Полковник устало потянулся, потёр ладонь о ладонь. Доверительно скосил глаза на Фёдорова.
— Семён Макарович, вы мне по душе. Разрешите быть откровенным?.. Расположение базы засекли. Как и кто — ваше дело. Теперь же, как мне представляется, сюда нужны батареи зенитной артиллерии для прикрытия с воздуха хранилища. А из-за какого-то мерзавца лишать людей маленьких радостей, извините, не по-человечески. Может, я и ошибаюсь, не понимаю вашей службы…
Трезвые слова умудрённого жизнью человека легли на сердце Фёдорова. Он был полностью согласен с полковником. Разделял его соображения как офицер, как землемер. Но он был из органа карательного, охранительного, отвечающего за безопасность страны — не имел права по долгу службы соглашаться с выводами доброго по натуре командира. Всё это легко читалось во взгляде Фёдорова и полковник сник, погасив в своих глазах теплоту доверия.
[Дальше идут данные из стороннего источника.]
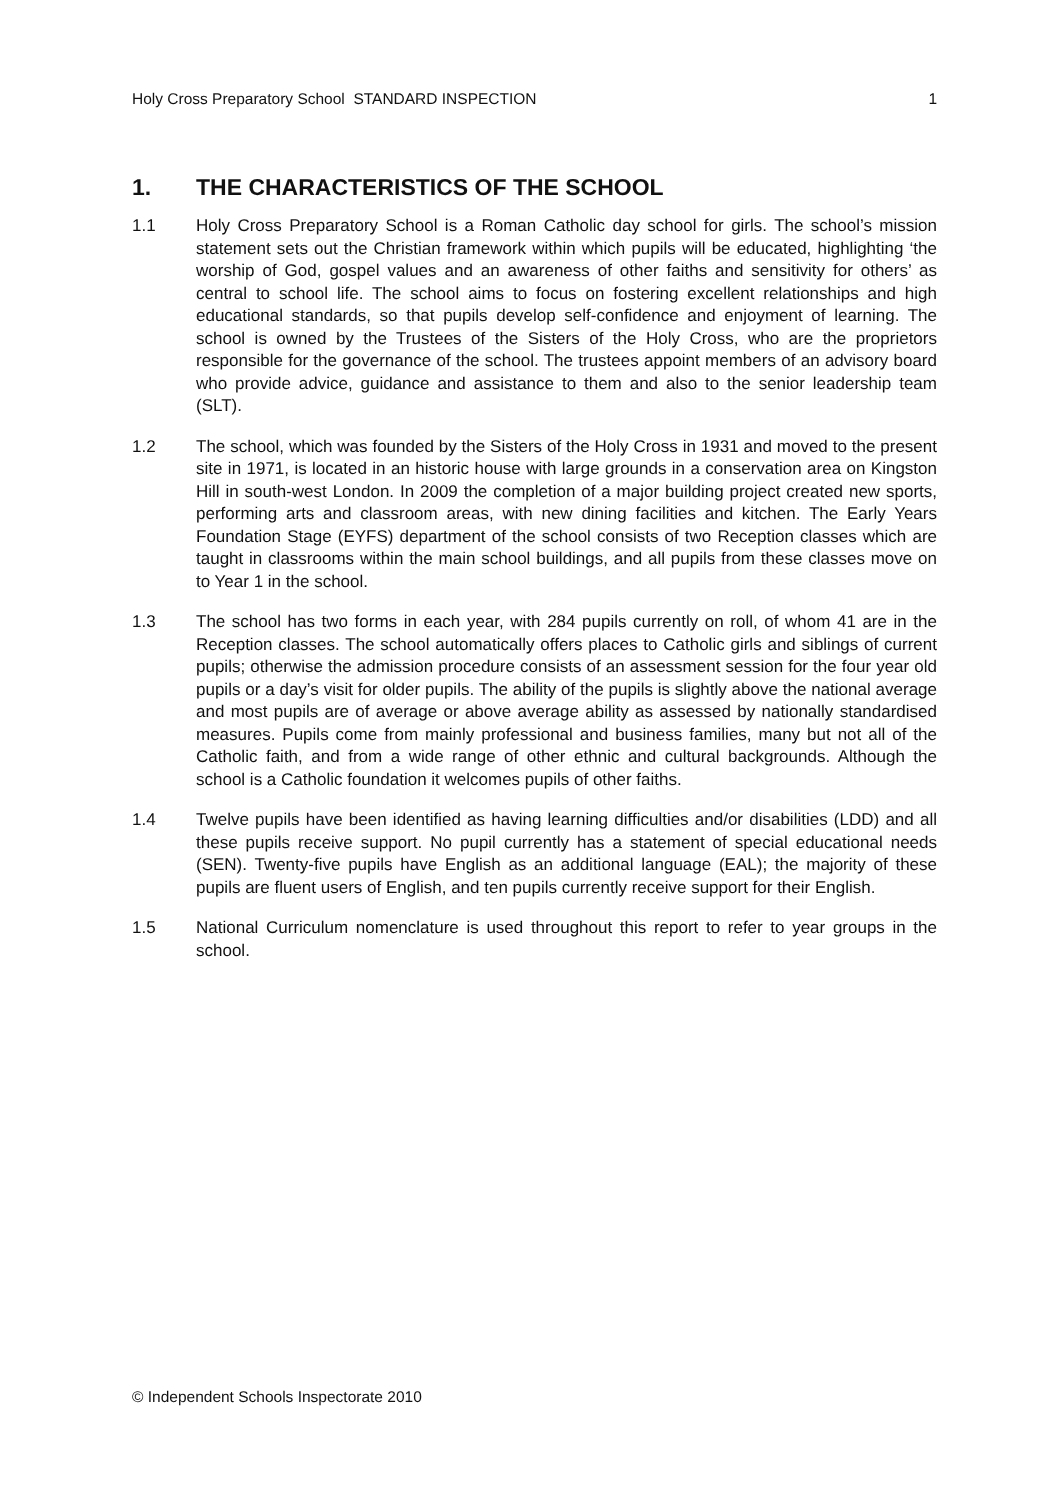Holy Cross Preparatory School STANDARD INSPECTION 1
1. THE CHARACTERISTICS OF THE SCHOOL
1.1 Holy Cross Preparatory School is a Roman Catholic day school for girls. The school’s mission statement sets out the Christian framework within which pupils will be educated, highlighting ‘the worship of God, gospel values and an awareness of other faiths and sensitivity for others’ as central to school life. The school aims to focus on fostering excellent relationships and high educational standards, so that pupils develop self-confidence and enjoyment of learning. The school is owned by the Trustees of the Sisters of the Holy Cross, who are the proprietors responsible for the governance of the school. The trustees appoint members of an advisory board who provide advice, guidance and assistance to them and also to the senior leadership team (SLT).
1.2 The school, which was founded by the Sisters of the Holy Cross in 1931 and moved to the present site in 1971, is located in an historic house with large grounds in a conservation area on Kingston Hill in south-west London. In 2009 the completion of a major building project created new sports, performing arts and classroom areas, with new dining facilities and kitchen. The Early Years Foundation Stage (EYFS) department of the school consists of two Reception classes which are taught in classrooms within the main school buildings, and all pupils from these classes move on to Year 1 in the school.
1.3 The school has two forms in each year, with 284 pupils currently on roll, of whom 41 are in the Reception classes. The school automatically offers places to Catholic girls and siblings of current pupils; otherwise the admission procedure consists of an assessment session for the four year old pupils or a day’s visit for older pupils. The ability of the pupils is slightly above the national average and most pupils are of average or above average ability as assessed by nationally standardised measures. Pupils come from mainly professional and business families, many but not all of the Catholic faith, and from a wide range of other ethnic and cultural backgrounds. Although the school is a Catholic foundation it welcomes pupils of other faiths.
1.4 Twelve pupils have been identified as having learning difficulties and/or disabilities (LDD) and all these pupils receive support. No pupil currently has a statement of special educational needs (SEN). Twenty-five pupils have English as an additional language (EAL); the majority of these pupils are fluent users of English, and ten pupils currently receive support for their English.
1.5 National Curriculum nomenclature is used throughout this report to refer to year groups in the school.
© Independent Schools Inspectorate 2010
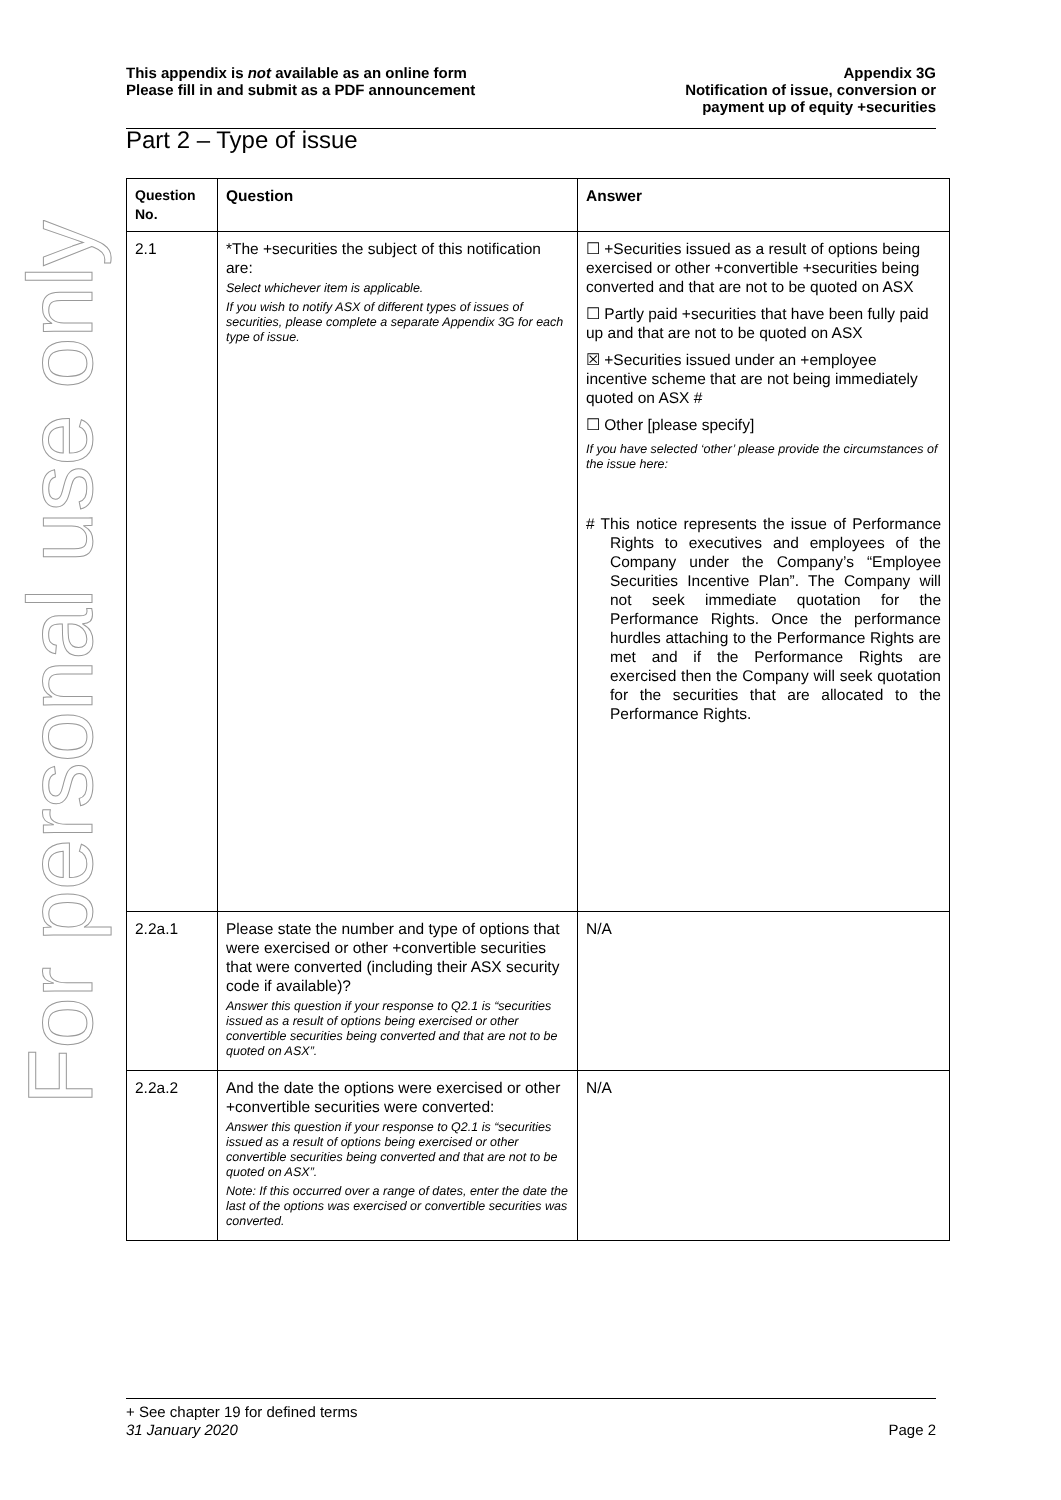For personal use only
This appendix is not available as an online form
Please fill in and submit as a PDF announcement
Appendix 3G
Notification of issue, conversion or
payment up of equity +securities
Part 2 – Type of issue
| Question No. | Question | Answer |
| --- | --- | --- |
| 2.1 | *The +securities the subject of this notification are: Select whichever item is applicable. If you wish to notify ASX of different types of issues of securities, please complete a separate Appendix 3G for each type of issue. | ☐ +Securities issued as a result of options being exercised or other +convertible +securities being converted and that are not to be quoted on ASX ☐ Partly paid +securities that have been fully paid up and that are not to be quoted on ASX ☒ +Securities issued under an +employee incentive scheme that are not being immediately quoted on ASX # ☐ Other [please specify] If you have selected ‘other’ please provide the circumstances of the issue here: # This notice represents the issue of Performance Rights to executives and employees of the Company under the Company’s “Employee Securities Incentive Plan”. The Company will not seek immediate quotation for the Performance Rights. Once the performance hurdles attaching to the Performance Rights are met and if the Performance Rights are exercised then the Company will seek quotation for the securities that are allocated to the Performance Rights. |
| 2.2a.1 | Please state the number and type of options that were exercised or other +convertible securities that were converted (including their ASX security code if available)? Answer this question if your response to Q2.1 is “securities issued as a result of options being exercised or other convertible securities being converted and that are not to be quoted on ASX”. | N/A |
| 2.2a.2 | And the date the options were exercised or other +convertible securities were converted: Answer this question if your response to Q2.1 is “securities issued as a result of options being exercised or other convertible securities being converted and that are not to be quoted on ASX”. Note: If this occurred over a range of dates, enter the date the last of the options was exercised or convertible securities was converted. | N/A |
+ See chapter 19 for defined terms
31 January 2020 Page 2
— В политотдел загляните, капитан. Со своими коллегами из местных органов встретьтесь. — Полковник встал, считая беседу оконченной.
Огорчился Фёдоров: вынужден был порвать ниточку откровения! Простился смущённо. По дороге накапливал возмущение: «Все всё знают! Один он, бедный капитан, будто бы в коротких штанишках! Иди туда-то, скажи то-то. Секрет остаётся секретом, пока о нём знает один человек. Знают два, считай, осталось полсекрета. А если три — да здравствует базар!..
Скрепя сердце, Фёдоров встретился с Голощёковым. Тот был радушным, сиреневые глаза поблескивали под роговыми очками. Он заявил, что имеет уже ориентировку. Семён Макарович смотрел на уполномоченного «Смерша», как на чудо: «По сути, щекастый молодчик занимается доносительством, а выглядит невинным младенцем!».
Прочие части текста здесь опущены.